Lamarck and his contemporaries supported the notion that acquired characters could be passed down to future generations. However, this idea was never a key element of any of their evolutionary theories. This is partly because it was never scientifically tested.
However, it has been more than 200 years since Lamarck was born and, in the age of genomics there is a huge body of evidence supporting the heritability of acquired characteristics. This is also referred to as "neo Lamarckism", or more commonly epigenetic inheritance. It is a form of evolution that is as valid as the more popular neo-Darwinian model.
Evolution by adaptation
One of the most popular misconceptions about evolution is being driven by a struggle to survive. This notion is not true and overlooks other forces that drive evolution. The struggle for survival is more precisely described as a fight to survive in a specific environment, which could include not just other organisms but as well the physical environment.
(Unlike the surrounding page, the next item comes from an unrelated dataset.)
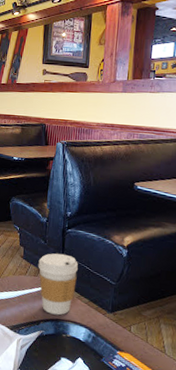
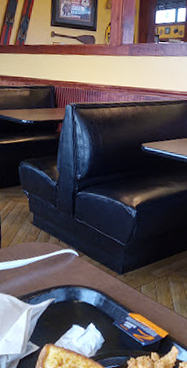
coffee cup: present [38,253,78,316] -> none [48,217,89,281]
Understanding 에볼루션 블랙잭 is important to comprehend evolution. The term "adaptation" refers to any specific feature that allows an organism to survive and reproduce in its environment. It can be a physiological structure such as feathers or fur or a behavioral characteristic, such as moving into the shade in hot weather or stepping out at night to avoid cold.
The ability of a living thing to extract energy from its environment and interact with other organisms, as well as their physical environment is essential to its survival. The organism must possess the right genes to generate offspring, and it should be able to access enough food and other resources. Furthermore, the organism needs to be capable of reproducing at an optimal rate within its environmental niche.
These elements, in conjunction with gene flow and mutation, lead to a change in the proportion of alleles (different varieties of a particular gene) in a population's gene pool. The change in frequency of alleles could lead to the development of new traits, and eventually, new species as time passes.
Many of the features we find appealing in animals and plants are adaptations. For instance the lungs or gills which draw oxygen from air, fur and feathers as insulation, long legs to run away from predators and camouflage to conceal. However, a complete understanding of adaptation requires attention to the distinction between the physiological and behavioral traits.
Physiological adaptations like the thick fur or gills are physical traits, whereas behavioral adaptations, such as the desire to find companions or to retreat to the shade during hot weather, are not. It is also important to note that lack of planning does not result in an adaptation. In fact, failing to think about the consequences of a decision can render it ineffective even though it might appear logical or even necessary.